Saudi Arabia welcomed on Friday the verdict issued by Special Tribunal for Lebanon (STL) against agents of the terrorist Hezbollah militia, reported the Saudi Press Agency.
STL appeals judges on Thursday sentenced two Hezbollah members in absentia to life imprisonment for their role in the 2005 assassination of former Lebanese Prime Minister Rafik al-Hariri.
Saudi Arabia called on the international community to assume its responsibilities towards Lebanon and its fraternal people, who are suffering from the reckless terrorist practices of the Iran-backed Hezbollah.
It urged the international community to implement international resolutions related to Lebanon that would arrest the suspects, who deliberately sought to claim innocent lives, sparking unprecedented upheaval in the fraternal country.

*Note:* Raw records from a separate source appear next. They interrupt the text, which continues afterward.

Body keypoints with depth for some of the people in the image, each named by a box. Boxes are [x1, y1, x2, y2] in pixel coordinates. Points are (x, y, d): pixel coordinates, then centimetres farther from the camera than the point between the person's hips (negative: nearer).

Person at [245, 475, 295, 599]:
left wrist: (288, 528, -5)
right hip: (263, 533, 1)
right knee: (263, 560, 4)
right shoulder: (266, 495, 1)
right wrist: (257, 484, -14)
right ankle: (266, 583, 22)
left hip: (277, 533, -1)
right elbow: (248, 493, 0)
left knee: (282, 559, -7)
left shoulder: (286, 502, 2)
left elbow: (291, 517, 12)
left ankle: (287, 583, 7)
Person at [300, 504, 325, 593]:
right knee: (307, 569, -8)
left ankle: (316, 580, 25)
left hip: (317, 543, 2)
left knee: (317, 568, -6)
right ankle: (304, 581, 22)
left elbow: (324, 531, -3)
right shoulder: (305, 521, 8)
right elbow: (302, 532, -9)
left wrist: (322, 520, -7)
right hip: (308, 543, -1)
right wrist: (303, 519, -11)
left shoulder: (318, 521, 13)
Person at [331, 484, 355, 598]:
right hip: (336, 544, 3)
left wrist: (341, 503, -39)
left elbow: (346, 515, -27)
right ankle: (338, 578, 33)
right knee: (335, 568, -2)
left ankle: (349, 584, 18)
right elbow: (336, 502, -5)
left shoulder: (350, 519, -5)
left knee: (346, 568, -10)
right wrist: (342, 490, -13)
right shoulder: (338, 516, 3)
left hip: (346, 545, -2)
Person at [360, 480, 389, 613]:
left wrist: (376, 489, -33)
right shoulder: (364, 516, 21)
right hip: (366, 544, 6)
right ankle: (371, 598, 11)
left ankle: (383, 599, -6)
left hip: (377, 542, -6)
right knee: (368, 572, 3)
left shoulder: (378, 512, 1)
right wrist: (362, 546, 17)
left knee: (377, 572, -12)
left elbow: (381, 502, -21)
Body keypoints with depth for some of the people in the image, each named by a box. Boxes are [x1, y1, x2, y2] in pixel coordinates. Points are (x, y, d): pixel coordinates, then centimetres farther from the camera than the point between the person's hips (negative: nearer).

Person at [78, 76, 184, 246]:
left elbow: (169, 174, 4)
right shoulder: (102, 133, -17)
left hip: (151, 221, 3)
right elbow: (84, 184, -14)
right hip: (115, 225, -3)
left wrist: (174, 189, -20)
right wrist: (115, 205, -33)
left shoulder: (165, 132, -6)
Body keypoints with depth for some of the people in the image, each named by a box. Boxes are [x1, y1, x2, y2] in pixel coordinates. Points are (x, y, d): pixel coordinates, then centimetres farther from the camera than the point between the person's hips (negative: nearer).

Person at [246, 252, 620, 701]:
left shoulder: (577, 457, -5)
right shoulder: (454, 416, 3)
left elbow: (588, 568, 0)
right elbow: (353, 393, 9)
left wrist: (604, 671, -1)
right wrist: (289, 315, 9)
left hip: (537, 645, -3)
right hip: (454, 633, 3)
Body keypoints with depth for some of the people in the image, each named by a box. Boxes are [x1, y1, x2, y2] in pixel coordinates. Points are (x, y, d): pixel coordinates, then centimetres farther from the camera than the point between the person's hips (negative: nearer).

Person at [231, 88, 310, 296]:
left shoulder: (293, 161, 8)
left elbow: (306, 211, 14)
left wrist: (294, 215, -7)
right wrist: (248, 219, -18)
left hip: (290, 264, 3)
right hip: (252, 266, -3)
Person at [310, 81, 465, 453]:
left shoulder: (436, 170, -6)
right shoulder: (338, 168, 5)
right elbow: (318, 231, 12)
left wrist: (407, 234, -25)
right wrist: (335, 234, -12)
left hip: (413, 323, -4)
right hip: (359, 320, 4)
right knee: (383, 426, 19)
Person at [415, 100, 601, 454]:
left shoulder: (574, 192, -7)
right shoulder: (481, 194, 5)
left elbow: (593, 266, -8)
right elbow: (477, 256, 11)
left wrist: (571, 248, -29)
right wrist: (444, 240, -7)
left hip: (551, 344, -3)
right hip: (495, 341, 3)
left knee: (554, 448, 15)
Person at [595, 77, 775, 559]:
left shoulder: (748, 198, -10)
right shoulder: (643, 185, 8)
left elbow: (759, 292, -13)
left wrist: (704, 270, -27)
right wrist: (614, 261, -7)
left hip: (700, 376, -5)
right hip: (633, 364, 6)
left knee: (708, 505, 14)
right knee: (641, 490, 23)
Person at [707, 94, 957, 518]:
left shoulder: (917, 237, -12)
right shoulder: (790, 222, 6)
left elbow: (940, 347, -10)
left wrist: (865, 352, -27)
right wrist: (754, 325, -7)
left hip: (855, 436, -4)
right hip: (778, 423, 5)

Arresting the suspects would help curb the successive crises that erupted in the country in recent decades due to their terrorist practices, it added.

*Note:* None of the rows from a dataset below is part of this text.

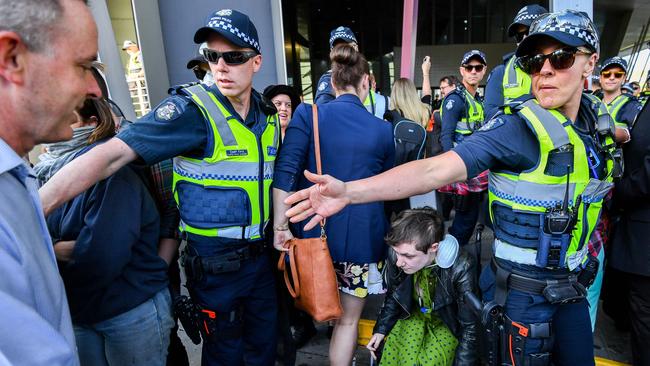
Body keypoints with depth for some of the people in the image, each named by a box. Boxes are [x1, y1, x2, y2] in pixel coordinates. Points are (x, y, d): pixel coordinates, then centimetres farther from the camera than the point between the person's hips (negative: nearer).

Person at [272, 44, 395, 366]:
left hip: (317, 229, 1)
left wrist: (281, 225, -9)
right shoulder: (383, 129, 1)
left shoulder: (307, 115, -4)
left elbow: (285, 175, -14)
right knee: (348, 319, 15)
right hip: (363, 233, 0)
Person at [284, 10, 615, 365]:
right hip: (524, 292, -6)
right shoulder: (517, 127, -22)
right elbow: (436, 169, -35)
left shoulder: (597, 119, 1)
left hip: (573, 286, 7)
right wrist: (348, 190, -45)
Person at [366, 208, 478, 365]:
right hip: (415, 315, 2)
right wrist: (381, 329, -3)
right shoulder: (395, 255, -25)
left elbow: (469, 326, -20)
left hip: (448, 322, -2)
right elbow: (392, 296, -2)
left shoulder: (460, 268, -34)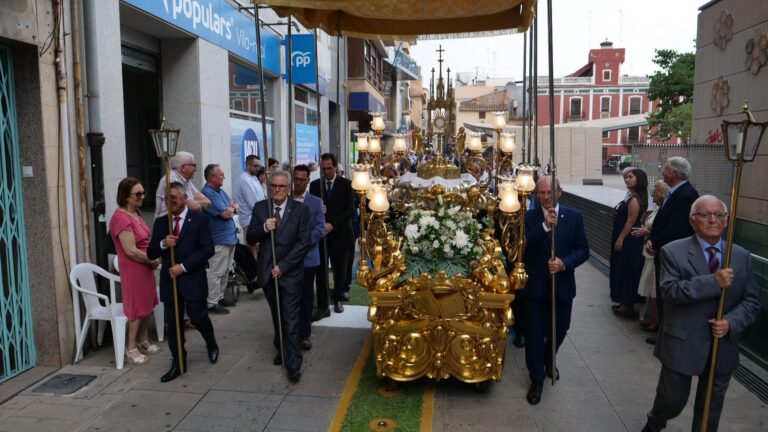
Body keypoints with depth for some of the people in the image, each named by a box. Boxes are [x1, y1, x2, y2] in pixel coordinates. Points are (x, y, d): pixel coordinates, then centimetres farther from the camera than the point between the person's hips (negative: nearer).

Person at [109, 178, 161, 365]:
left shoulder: (136, 213, 7)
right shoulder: (121, 218, -21)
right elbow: (131, 251, -24)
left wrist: (152, 260, 4)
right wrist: (153, 261, -12)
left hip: (145, 266, 9)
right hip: (133, 268, -9)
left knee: (148, 305, 17)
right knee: (137, 308, 2)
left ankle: (143, 341, 34)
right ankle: (131, 348, 17)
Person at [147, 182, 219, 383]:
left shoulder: (199, 220, -3)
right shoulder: (160, 222, 9)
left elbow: (208, 249, -10)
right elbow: (151, 253, 7)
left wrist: (184, 266, -17)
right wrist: (163, 244, -15)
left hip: (193, 279, -4)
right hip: (170, 279, 4)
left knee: (198, 317, 1)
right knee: (173, 323, 7)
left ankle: (212, 345, 32)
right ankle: (178, 363, 19)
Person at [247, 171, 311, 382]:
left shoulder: (301, 209, -6)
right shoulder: (260, 208, 4)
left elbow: (304, 242, -10)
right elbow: (250, 239, 4)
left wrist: (283, 266, -13)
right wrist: (264, 228, -18)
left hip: (290, 272, -3)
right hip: (267, 272, 4)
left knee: (290, 320, -4)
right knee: (277, 316, 17)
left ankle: (293, 364, 4)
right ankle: (282, 351, 34)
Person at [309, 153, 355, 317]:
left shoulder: (346, 184, -2)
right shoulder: (314, 185, 5)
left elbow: (350, 210, -9)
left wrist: (332, 225, -19)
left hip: (339, 234, -1)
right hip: (320, 234, 1)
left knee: (340, 271, 10)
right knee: (321, 271, -2)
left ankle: (337, 300, 29)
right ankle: (322, 306, 5)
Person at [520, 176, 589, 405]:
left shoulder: (574, 216, -1)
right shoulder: (528, 217, -6)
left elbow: (583, 250, -3)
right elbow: (522, 246, -21)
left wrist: (564, 262, -20)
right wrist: (545, 225, -31)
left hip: (562, 285, 2)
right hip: (534, 286, -2)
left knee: (559, 329, 19)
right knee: (534, 334, 5)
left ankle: (548, 361, 48)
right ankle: (536, 379, 21)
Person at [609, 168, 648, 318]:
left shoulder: (634, 199, -19)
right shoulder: (631, 196, 11)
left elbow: (630, 222, -20)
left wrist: (620, 239, -18)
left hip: (628, 241, -10)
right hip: (625, 239, 10)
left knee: (627, 270, -1)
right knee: (623, 270, 16)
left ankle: (628, 306, 9)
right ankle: (625, 302, 27)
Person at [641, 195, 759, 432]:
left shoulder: (742, 256, 3)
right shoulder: (673, 251, -10)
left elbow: (752, 301, 2)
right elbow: (670, 291, -22)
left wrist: (731, 323, -15)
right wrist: (714, 282, -29)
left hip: (723, 346, 4)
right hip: (682, 344, -3)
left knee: (711, 407, 17)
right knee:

The suspects remain at large.
Hariri served as prime minister of Lebanon five times following the 1975-90 civil war. He and 21 others died in a massive truck bomb on Feb. 14, 2005.

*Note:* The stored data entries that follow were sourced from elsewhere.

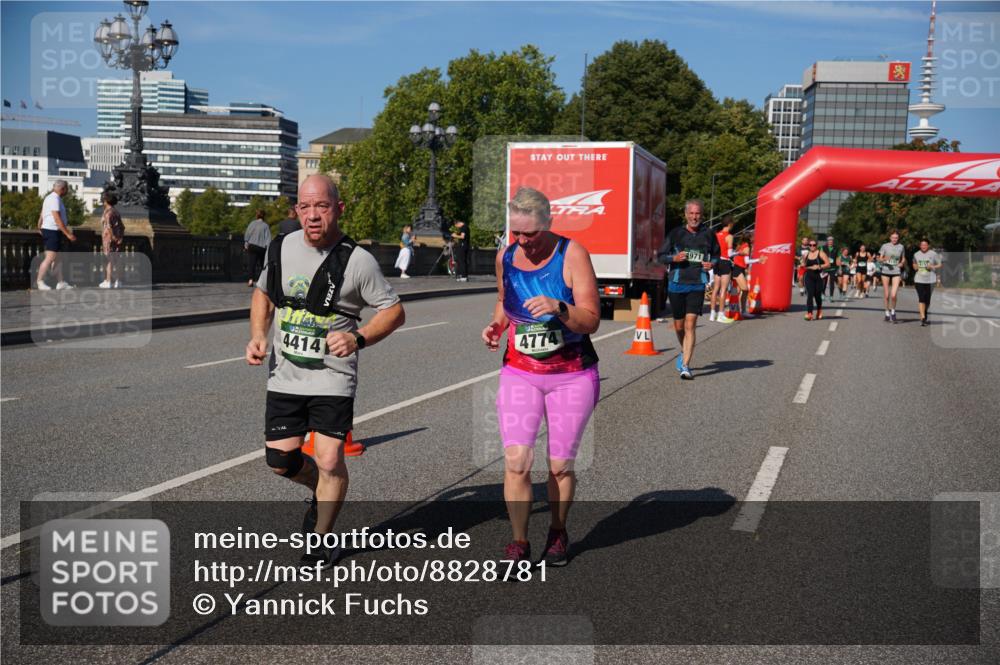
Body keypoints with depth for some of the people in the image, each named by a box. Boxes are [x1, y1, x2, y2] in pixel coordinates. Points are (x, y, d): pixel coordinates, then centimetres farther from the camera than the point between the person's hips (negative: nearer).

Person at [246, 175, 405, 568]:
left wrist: (357, 338, -22)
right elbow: (263, 293, 19)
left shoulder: (357, 261, -13)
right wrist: (258, 337, 3)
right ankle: (324, 491, 39)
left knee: (329, 461, -8)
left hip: (333, 377, -4)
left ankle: (323, 539, 16)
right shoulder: (281, 248, 1)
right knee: (280, 461, 5)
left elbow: (394, 311, -6)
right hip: (284, 374, 4)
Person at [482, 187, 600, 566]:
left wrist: (559, 308, -32)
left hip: (572, 375, -2)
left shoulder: (571, 254, -11)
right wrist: (496, 325, 3)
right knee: (516, 461, -11)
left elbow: (591, 321, -14)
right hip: (520, 373, 2)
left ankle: (558, 533, 29)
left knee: (560, 465, 4)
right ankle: (519, 544, 3)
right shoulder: (505, 257, 2)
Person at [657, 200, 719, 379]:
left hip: (697, 285, -1)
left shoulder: (708, 235, 5)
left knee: (690, 325, -12)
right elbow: (661, 256, 7)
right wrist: (674, 258, -13)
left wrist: (712, 263, -1)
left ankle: (685, 366, -12)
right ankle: (684, 351, 42)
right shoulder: (675, 234, 2)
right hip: (676, 284, 1)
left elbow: (716, 255, 21)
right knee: (679, 326, 12)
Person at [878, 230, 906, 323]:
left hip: (896, 272, 0)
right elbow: (880, 259, 3)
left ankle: (893, 311, 11)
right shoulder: (885, 246, 1)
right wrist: (884, 259, -19)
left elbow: (903, 259, 18)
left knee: (893, 295, -12)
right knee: (886, 295, 5)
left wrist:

“The attack terrorized not only the direct victims but more generally the people of Lebanon,” STL presiding judge Ivana Hrdlickova said as she handed down the maximum sentence on Hassan Habib Merhi and Hussein Hassan Oneissi.
In March this year the appeals chamber reversed an earlier acquittal and found Merhi and Oneissi guilty of terrorism and murder.
In 2020, a lower trial chamber convicted a former member of Hezbollah, Salim Jamil Ayyash, for the bombing that killed the veteran politician and 21 others. Ayyash also received a life sentence in the trial which saw a prosecution case based almost entirely on mobile phone records.
The Lebanon tribunal was created by a 2007 UN Security Council resolution. It is funded by voluntary contributions and by the Lebanese government.
Thursday’s ruling concludes the court’s main case.
It is expected that the court, which has been plagued by a funding crisis in the past years, will close down with only minimal staffing to handle residual issues.